Shares on Wednesday closed up 87 cents, or 1.5 percent, to $57.49 on the New York Stock Exchange.
PennyMac Financial Services on Wednesday reported profit and revenue figures that fell short of analysts’ estimates due to a drop in loan origination.
The Moorpark company reported net income of $6.4 million (32 cents) for the fourth quarter ended Dec. 31 on revenue of $90 million.
Analysts on average had expected net income of 34 cents a share on revenue of $101 million, according to Thomson Financial Network.
The company produces and services U.S. residential mortgage loans and is an affiliate of publicly held mortgage REIT PennyMac Mortgage Investment Trust. Stanford Kurland, the former president of Countrywide Financial, is chief executive of both companies.
The company reported growth in all categories, including mortgage banking, which rose 4 percent to nearly $76 million.
“Loan production volumes were lower, driven by a decline in the U.S. origination market. Nevertheless, our mortgage banking revenues increased quarter-over-quarter and we remained focused on expense management,” said Kurland in a prepared statement.
Shares closed down 20 cents, or more than 1 percent, to $16.87 on the New York Stock Exchange.
In its quarterly filing, PennyMac Mortgage Investment Trust reported growing profit and falling revenue for the fourth quarter, citing higher costs from servicing its growing portfolio.
The Moorpark real estate investment trust posted net income of $52.7 million (69 cents a share) in the quarter ended Dec. 31, compared with $49.2 million (83 cents) in the same period a year earlier. The company’s net investment income fell 20 percent to $96 million.

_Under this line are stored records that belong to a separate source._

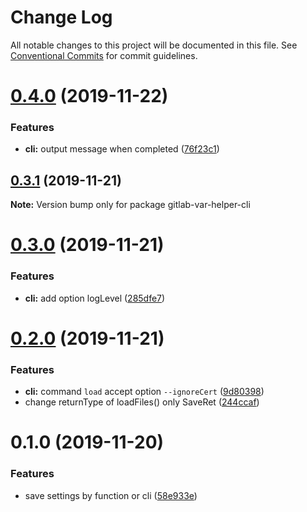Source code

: # Change Log

All notable changes to this project will be documented in this file.
See [Conventional Commits](https://conventionalcommits.org) for commit guidelines.

# [0.4.0](https://github.com/waitingsong/gitlab-var-helper/compare/v0.3.1...v0.4.0) (2019-11-22)


### Features

* **cli:** output message when completed ([76f23c1](https://github.com/waitingsong/gitlab-var-helper/commit/76f23c1cffcb01b7984152756522bc0f14620efb))





## [0.3.1](https://github.com/waitingsong/gitlab-var-helper/compare/v0.3.0...v0.3.1) (2019-11-21)

**Note:** Version bump only for package gitlab-var-helper-cli





# [0.3.0](https://github.com/waitingsong/gitlab-var-helper/compare/v0.2.0...v0.3.0) (2019-11-21)


### Features

* **cli:** add option logLevel ([285dfe7](https://github.com/waitingsong/gitlab-var-helper/commit/285dfe7c3a0ae1005e2a2de257fa60f43d0d6725))





# [0.2.0](https://github.com/waitingsong/gitlab-var-helper/compare/v0.1.0...v0.2.0) (2019-11-21)


### Features

* **cli:** command `load` accept option `--ignoreCert` ([9d80398](https://github.com/waitingsong/gitlab-var-helper/commit/9d803981c5af6dc30cca909810bdcde6885a7cc0))
* change returnType of loadFiles() only SaveRet ([244ccaf](https://github.com/waitingsong/gitlab-var-helper/commit/244ccaf5777bdc0123b3c0ac3eea1231c4b9b30d))





# 0.1.0 (2019-11-20)


### Features

* save settings by function or cli ([58e933e](https://github.com/waitingsong/gitlab-var-helper/commit/58e933e72d072c8610ded219e202f11e8b5140a1))
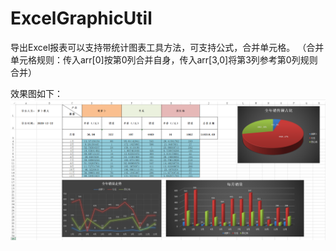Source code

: # ExcelGraphicUtil
导出Excel报表可以支持带统计图表工具方法，可支持公式，合并单元格。
（合并单元格规则：传入arr[0]按第0列合并自身，传入arr[3,0]将第3列参考第0列规则合并）

效果图如下：
![image](https://github.com/RoblLin/ExcelGraphicUtil/blob/master/images/feature.png)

The REIT primarily invests in distressed residential mortgages and other mortgage-related assets but also does correspondent lending, originating and packaging loans for sales to banks. Revenue from its correspondent lending business fell 4 percent from the third quarter to $18 million.
For the year, the company reported net income of $200 million ($2.96 a share), compared with $138 million ($3.14) the year prior. The company’s net investment income rose 25 percent to more than $405 million.
Shares closed down a penny to $23.38 on the New York Stock Exchange.